Online resume writing isn't hard... just take your print resume & easily transform it to a web resume.
Creating a resume to post online is becoming more and more popular. Employers are becoming more web-savvy and may even specifically go online to look for information about you.
Why not give them an online resume that pops up immediately? (Better than that old Facebook profile you posted when you were in high school!)
In the past, you may have thought you needed to be a web designer to create a web resume, but that's no longer true. Almost anyone can create an online resume, with a little effort and investment of time (and maybe money). On this page, we'll cover the steps involved in creating a resume online.
You don't need to know HTML to have a web resume. Although if you do know how to code in HTML, you're more likely to be able to develop a "fancier" online resume. You have several options for creating an online resume, so let's take a look at what they are and the pros and cons of each option...
Text-based programs, such as Windows Notepad or Wordpad can be used. Of course, this assumes you know the HTML commands, because you'll need to insert them into the text manually. Although you CAN buy inexpensive programs like Notetab Pro that have HTML tags you can just cick on.
Cons: It's time-intensive, especially if you have to learn the HTML commands first. But, HTML is a great skill to have, so if you're interested in learning, try a free tutorial.
Pros: This method gives you the most flexibility in the design process.
For instance, you could use web editors like MS Front Page or Dreamweaver to make your online resume. If you're hankering to learn web design, this might be the right option for you.
Cons: Again, this method can be quite time-consuming. Most web design programs have a learning curve.
Pros: The skills you master by learning the design program can be used to develop other websites—for yourself or an employer. Once you master the controls in the program, this method is much faster than the first method. For example, placing code can be as simple as pressing a button.
Many webhosts today will give you access to some type of web page building program, such as Web Site Tonight from GoDaddy. If you can use a word processor, you can probably master these programs enough to do some online resume writing.
Cons: The design feature set is sometimes limited, so if you want a lot of flexibility in your design, this may not be the best option for you. Also, you can only use this program when online and if your site is hosted by that web host. If you want to switch to another web host, you'll have to start all over from scratch most times.
Pros: These programs are usually very easy to use and some kind of technical support is also available in most cases.
Another related option is to build your online resume in WordPress, a free blogging platform that can be made to act like a website. I talk more about this option in my Make a Wordpress Resume article.
Another option is to use an online resume service to create your free resume sample, such as PongoResume.com. This is similar to the web-based design program you might find at an ordinary web host. The difference is that it is designed specifically for resumes (and sometimes cover letters). I review several of these online resume services here.
Cons: Again, the design options can be pretty limited, depending on the service you choose. And, it's only good for your resume, not usually a portfolio or anything else.
Pros: Ease of use is probably the biggest advantage, plus the fact that hosting of your resume is also included, perhaps for a fee. In addition, you may be able to use the service to distribute your resume to job sites.
Using MS Word's "Save as HTML" feature, you can create a resume suitable for viewing as a web page. This is as simple as opening the resume document in Word and clicking the Save As button (or drop down menu link) to Save as an HTML file.
Cons: The results aren't always predictable. Word sometimes adds unnecessary code that can cause problems with how the resume looks once you get it online. Also, you'll still need to find a webhost where you can post your resume.

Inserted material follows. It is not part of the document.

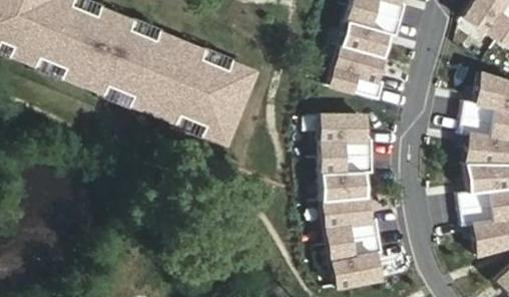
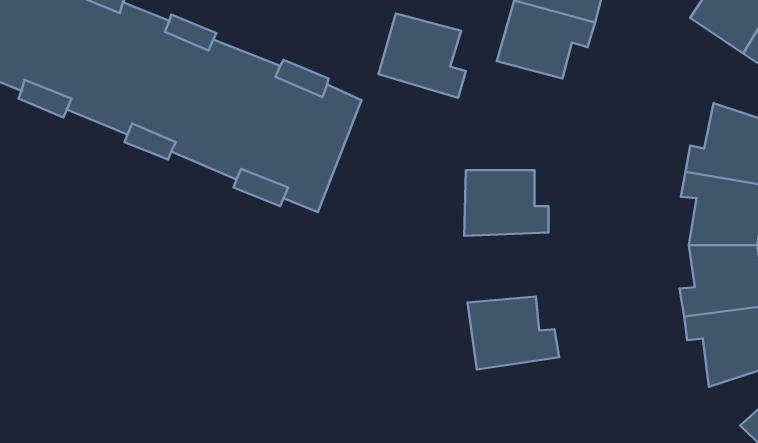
building: [330,45,386,99] -> [379,14,466,98]
building: [320,156,375,201] -> none
building: [328,236,384,286] -> none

Pros: This is super easy and works well for strictly text-based documents.
So, once you've developed the resume document, you need to find some way to get it online. If you don't, no one will ever see it. And it's not much of an online resume if it just sits on your own hard drive, is it?
Now, of course, if you used one of the web-based options for creating the web resume that I described above (such as Wordpress, a web host's design software or an online resume builder like PongoResume), then your resume is already online and you can just skip down to the next section on publicizing it.

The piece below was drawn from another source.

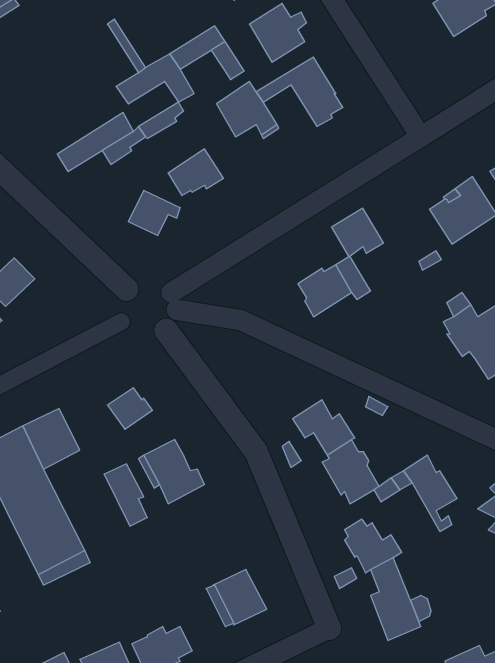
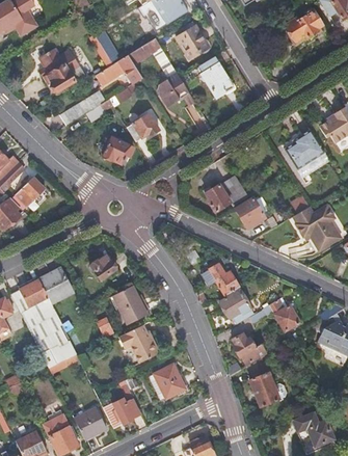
building: none -> [38,49,83,93]
building: [332,208,383,257] -> [235,197,266,226]
building: none -> [118,324,160,366]

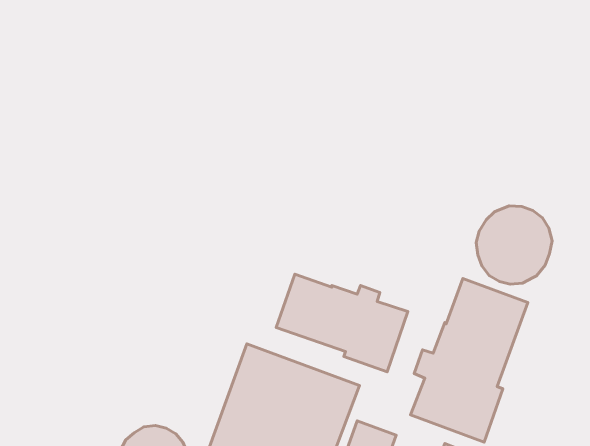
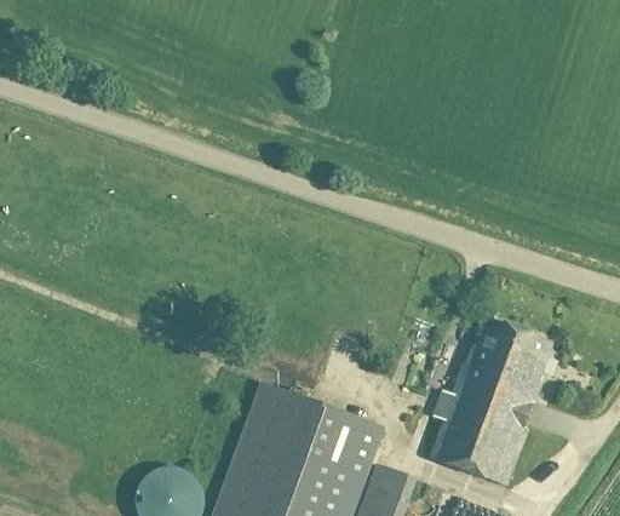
building: [476,206,552,284] -> none
building: [276,274,408,372] -> none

But, if you made your online resume in some kind of offline way, then you'll need to think about finding a web host. You can find free web hosting online, although it's not always your best option. Luckily, cheap web hosting is pretty easy to find too. Learn more about posting your resume online
Once you've created your web resume and uploaded it to your webhost, the next step is to publicize it. In other words, to get the word out! I offer a number of suggestions along those lines here.
A web resume is a great asset to add to your job seekers toolbox. But only if it's done right.
Remember these cardinal rules of web-based resume design...
An online resume can be a great asset to your job search efforts, as long as you go about it in the right manner.